++++ Provided text

United States District Court, N.D. Illinois, Eastern Division


October 14, 2004.

MAURICE MAYS, Plaintiff,
v.
CITY OF DES PLAINES, ILLINOIS; CITY OF CHICAGO, ILLINOIS; DES PLAINES POLICE OFFICER MICHAEL MEYER (Star #403), B. RUZICKA (Star #425), HARRISON (Star #unknown), SERGEANT PRIM (Star #742), DETECTIVE C. MIERZWA (Star #386), DETECTIVE G. FORTIER (Star #268), all sued in their personal capacities; and CHICAGO POLICE OFFICERS JOHN DOES, all sued in their personal capacities, Defendants.

The opinion of the court was delivered by: CHARLES KOCORAS, District Judge

MEMORANDUM OPINION

Plaintiff Maurice Mays has filed an action under 42 U.S.C. § 1983 against the City of Des Plaines, the City of Chicago, and various police officers alleging violations of his Fourth, Fifth, and Fourteenth Amendment rights. This matter is before the Court on the motion of Defendant City of Des Plaines to dismiss it as a party pursuant to Fed.R. Civ. Proc. 12(b)(6). For the reasons discussed below, the motion is granted. BACKGROUND

The following facts are taken from plaintiff's complaint, the allegations of which are assumed as true for the purposes of a motion to dismiss. See Bontkowski v. First Nat'l Bank of Cicero, 998 F.2d 459, 461 (7th Cir. 1993).

  The chain of events detailed within the complaint began in the early hours of April 24, 2003, in Des Plaines. The city's police department received a call from a resident regarding an attempted burglary in her garage. The Des Plaines officers named in the complaint participated in the response to the resident's call in various capacities. In particular, Defendants Ruzicka and Harrison chased a man seen running from the residence, and Ruzicka claimed to have come close enough to be able to see the man's face. Despite this proximity, the man apparently eluded the officers.

++++++++
++++ Material shown

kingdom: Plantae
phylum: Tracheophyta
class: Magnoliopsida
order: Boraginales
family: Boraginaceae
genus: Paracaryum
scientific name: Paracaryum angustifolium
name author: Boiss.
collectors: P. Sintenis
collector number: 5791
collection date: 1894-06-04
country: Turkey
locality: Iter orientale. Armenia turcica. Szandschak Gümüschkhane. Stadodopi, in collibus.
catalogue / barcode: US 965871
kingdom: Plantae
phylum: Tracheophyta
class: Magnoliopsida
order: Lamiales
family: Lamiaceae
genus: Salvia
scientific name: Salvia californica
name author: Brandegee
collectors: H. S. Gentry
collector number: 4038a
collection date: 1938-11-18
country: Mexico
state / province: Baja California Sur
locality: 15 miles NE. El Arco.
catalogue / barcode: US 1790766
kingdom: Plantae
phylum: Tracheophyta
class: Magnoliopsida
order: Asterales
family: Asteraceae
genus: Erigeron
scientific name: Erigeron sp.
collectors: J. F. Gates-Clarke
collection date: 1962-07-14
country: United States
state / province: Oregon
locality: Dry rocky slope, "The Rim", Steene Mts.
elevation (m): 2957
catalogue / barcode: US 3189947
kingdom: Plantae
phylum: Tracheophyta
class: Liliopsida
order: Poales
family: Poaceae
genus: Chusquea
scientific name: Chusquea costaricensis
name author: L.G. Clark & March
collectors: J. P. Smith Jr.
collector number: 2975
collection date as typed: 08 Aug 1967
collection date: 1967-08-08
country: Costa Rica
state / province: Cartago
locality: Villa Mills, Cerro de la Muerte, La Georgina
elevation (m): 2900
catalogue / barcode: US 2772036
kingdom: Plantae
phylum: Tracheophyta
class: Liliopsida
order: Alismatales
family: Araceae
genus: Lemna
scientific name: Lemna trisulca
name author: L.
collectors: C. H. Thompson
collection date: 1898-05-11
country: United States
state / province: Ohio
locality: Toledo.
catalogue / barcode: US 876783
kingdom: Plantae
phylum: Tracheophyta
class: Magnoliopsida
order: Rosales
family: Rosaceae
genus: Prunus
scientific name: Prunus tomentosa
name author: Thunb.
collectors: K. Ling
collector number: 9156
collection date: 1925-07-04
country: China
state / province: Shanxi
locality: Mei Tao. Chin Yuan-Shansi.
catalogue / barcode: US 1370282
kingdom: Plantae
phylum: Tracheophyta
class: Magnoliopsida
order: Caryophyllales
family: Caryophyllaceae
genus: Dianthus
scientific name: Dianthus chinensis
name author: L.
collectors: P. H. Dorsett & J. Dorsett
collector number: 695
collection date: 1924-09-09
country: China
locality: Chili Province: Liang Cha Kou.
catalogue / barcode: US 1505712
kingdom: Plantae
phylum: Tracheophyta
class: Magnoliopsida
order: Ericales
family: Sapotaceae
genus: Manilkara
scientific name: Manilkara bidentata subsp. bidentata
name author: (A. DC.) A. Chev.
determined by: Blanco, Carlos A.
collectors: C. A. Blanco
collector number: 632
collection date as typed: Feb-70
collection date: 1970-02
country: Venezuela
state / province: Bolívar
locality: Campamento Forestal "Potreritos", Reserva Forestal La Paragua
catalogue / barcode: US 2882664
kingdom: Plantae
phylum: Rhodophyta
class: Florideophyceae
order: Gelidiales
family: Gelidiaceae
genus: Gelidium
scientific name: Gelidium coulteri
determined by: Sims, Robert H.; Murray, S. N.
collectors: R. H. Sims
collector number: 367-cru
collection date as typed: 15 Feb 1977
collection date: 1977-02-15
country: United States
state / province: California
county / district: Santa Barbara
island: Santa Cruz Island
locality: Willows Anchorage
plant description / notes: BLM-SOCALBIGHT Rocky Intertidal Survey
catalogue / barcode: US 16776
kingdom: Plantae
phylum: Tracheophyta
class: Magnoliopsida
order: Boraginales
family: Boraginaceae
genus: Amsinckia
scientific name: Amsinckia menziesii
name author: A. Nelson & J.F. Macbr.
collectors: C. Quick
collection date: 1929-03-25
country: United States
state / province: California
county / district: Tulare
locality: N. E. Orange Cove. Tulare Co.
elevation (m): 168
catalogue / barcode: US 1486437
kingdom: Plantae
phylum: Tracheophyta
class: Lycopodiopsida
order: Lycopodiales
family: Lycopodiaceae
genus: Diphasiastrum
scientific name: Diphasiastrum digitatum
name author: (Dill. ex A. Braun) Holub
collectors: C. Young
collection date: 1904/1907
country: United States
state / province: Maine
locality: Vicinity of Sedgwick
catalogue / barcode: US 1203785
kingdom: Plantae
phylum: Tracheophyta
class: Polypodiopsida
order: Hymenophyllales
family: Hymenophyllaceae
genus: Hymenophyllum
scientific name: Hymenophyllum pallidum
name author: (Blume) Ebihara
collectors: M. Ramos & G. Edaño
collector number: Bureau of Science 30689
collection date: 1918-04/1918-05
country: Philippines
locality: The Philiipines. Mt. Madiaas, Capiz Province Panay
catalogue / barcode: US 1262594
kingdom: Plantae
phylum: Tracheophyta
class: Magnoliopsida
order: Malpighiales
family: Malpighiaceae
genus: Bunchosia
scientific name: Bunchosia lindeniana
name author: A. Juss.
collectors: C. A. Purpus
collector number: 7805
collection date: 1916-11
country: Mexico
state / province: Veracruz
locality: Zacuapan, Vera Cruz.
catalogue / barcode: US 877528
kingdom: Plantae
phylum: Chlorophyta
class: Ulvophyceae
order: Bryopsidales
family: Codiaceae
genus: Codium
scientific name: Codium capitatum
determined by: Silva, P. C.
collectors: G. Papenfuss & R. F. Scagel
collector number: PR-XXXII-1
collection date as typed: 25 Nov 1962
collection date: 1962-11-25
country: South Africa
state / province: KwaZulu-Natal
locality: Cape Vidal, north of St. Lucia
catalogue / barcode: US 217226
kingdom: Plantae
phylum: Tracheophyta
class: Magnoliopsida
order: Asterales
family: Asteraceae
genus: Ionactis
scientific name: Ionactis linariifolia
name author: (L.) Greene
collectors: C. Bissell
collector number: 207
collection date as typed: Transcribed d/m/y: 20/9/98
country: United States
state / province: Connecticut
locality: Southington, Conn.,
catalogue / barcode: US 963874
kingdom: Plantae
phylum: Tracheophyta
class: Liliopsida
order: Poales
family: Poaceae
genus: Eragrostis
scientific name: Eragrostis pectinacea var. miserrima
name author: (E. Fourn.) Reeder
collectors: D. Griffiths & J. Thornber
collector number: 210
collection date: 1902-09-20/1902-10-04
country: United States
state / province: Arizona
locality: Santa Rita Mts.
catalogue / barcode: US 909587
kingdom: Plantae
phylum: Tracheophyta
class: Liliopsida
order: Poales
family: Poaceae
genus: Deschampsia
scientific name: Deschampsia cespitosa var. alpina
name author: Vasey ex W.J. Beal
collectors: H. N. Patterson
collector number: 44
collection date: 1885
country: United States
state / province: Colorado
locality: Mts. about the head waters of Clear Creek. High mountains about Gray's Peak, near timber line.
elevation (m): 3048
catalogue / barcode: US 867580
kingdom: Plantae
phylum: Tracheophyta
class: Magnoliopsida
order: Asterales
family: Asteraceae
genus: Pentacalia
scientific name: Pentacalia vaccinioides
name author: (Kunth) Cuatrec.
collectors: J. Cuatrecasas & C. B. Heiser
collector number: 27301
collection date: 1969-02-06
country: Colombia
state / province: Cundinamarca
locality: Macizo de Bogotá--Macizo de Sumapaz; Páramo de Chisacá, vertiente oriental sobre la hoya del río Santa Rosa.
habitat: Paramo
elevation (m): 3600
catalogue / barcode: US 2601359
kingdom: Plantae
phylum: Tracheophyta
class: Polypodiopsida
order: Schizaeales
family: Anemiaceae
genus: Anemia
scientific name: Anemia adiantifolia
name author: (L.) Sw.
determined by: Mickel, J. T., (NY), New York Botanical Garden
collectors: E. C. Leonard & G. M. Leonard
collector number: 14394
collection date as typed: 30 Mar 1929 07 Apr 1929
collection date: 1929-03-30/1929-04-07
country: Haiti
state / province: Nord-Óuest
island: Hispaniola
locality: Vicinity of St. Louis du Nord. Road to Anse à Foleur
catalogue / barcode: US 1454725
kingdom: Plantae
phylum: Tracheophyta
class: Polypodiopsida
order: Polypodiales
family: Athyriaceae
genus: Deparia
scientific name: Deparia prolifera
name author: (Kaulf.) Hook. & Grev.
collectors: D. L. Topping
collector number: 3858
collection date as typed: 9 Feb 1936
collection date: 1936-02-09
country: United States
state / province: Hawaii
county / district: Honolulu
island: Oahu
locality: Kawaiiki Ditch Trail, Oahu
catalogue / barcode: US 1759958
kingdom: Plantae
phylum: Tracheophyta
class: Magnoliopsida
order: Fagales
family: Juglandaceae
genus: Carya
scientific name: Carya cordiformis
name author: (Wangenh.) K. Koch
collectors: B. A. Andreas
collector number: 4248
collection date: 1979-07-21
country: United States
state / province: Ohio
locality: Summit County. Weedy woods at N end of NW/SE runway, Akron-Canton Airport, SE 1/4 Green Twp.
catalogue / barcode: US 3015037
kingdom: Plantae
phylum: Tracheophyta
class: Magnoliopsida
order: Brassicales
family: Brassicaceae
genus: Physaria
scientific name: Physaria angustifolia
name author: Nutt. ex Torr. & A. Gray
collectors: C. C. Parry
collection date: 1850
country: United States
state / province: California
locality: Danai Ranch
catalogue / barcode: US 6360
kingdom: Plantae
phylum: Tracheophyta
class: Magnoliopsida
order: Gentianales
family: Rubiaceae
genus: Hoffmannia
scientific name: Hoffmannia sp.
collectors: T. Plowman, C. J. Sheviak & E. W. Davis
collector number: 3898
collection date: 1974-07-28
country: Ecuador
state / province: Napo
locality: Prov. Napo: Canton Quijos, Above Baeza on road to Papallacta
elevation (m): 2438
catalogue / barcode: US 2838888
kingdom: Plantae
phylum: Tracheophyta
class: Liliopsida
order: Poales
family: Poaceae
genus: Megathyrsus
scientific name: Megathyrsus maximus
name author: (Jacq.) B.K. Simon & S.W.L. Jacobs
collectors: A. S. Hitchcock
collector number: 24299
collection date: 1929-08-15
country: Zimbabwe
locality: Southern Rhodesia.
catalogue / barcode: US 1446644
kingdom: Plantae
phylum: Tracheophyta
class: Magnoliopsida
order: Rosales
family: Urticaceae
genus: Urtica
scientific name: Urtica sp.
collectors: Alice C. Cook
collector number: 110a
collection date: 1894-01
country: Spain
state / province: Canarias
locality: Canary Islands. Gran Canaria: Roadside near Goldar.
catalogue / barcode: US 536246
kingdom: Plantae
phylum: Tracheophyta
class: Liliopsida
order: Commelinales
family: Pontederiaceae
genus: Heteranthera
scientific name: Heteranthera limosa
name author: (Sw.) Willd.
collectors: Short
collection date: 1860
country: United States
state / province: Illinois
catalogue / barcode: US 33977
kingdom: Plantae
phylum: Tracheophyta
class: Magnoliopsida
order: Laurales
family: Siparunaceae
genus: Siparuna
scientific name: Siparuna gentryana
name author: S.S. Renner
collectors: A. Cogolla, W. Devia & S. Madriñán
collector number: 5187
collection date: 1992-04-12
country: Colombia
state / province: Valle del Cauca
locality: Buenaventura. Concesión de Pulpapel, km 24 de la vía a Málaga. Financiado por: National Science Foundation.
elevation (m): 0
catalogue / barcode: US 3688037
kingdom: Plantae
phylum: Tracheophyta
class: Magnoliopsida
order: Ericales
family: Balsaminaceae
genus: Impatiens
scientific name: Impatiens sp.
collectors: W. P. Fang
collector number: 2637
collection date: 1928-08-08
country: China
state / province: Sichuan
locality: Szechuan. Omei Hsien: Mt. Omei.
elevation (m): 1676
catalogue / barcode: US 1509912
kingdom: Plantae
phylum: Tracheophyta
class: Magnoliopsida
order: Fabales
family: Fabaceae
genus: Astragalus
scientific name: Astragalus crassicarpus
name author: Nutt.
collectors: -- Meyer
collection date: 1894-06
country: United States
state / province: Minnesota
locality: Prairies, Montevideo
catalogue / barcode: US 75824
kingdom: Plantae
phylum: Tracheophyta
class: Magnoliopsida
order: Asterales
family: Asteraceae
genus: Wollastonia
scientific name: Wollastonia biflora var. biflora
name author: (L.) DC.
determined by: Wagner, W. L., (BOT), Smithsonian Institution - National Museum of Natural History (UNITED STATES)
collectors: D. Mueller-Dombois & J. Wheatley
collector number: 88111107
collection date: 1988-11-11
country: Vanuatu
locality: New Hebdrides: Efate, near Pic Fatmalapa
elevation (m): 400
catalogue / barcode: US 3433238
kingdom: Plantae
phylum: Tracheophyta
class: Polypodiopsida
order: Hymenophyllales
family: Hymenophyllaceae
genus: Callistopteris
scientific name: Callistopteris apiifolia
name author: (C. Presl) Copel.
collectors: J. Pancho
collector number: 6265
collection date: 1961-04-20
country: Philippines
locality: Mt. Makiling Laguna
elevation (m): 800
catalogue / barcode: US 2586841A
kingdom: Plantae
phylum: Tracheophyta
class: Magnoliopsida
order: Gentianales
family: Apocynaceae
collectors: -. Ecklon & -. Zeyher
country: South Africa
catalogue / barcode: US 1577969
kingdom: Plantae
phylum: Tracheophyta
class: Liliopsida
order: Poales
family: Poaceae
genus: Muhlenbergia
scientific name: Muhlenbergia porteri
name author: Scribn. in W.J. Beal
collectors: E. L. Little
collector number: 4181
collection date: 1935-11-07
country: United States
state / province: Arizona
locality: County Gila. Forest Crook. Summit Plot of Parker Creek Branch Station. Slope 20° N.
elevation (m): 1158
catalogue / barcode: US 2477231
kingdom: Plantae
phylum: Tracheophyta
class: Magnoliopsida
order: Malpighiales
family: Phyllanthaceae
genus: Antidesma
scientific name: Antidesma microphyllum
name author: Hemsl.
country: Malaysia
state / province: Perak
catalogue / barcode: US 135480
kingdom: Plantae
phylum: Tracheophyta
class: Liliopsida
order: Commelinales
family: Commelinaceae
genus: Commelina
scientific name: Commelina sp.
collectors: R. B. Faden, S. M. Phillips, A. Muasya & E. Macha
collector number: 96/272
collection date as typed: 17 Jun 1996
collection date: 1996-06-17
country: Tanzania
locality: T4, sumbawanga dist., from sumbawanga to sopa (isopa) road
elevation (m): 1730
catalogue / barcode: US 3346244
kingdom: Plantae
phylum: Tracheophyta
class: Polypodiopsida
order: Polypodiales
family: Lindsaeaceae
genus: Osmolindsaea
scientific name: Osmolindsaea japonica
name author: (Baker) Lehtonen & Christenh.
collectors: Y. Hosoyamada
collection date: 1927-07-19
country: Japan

++++++++

Problem requirements:
Edit the court opinion starting at "CITY OF DES PLAINES, ILLINOIS;" and ending at "personal capacities, Defendants.", with "SERGEANT" changed to "LIEUTENANT". This material is separate from the court opinion.

Result for this exercise:
CITY OF DES PLAINES, ILLINOIS; CITY OF CHICAGO, ILLINOIS; DES PLAINES POLICE OFFICER MICHAEL MEYER (Star #403), B. RUZICKA (Star #425), HARRISON (Star #unknown), LIEUTENANT PRIM (Star #742), DETECTIVE C. MIERZWA (Star #386), DETECTIVE G. FORTIER (Star #268), all sued in their personal capacities; and CHICAGO POLICE OFFICERS JOHN DOES, all sued in their personal capacities, Defendants.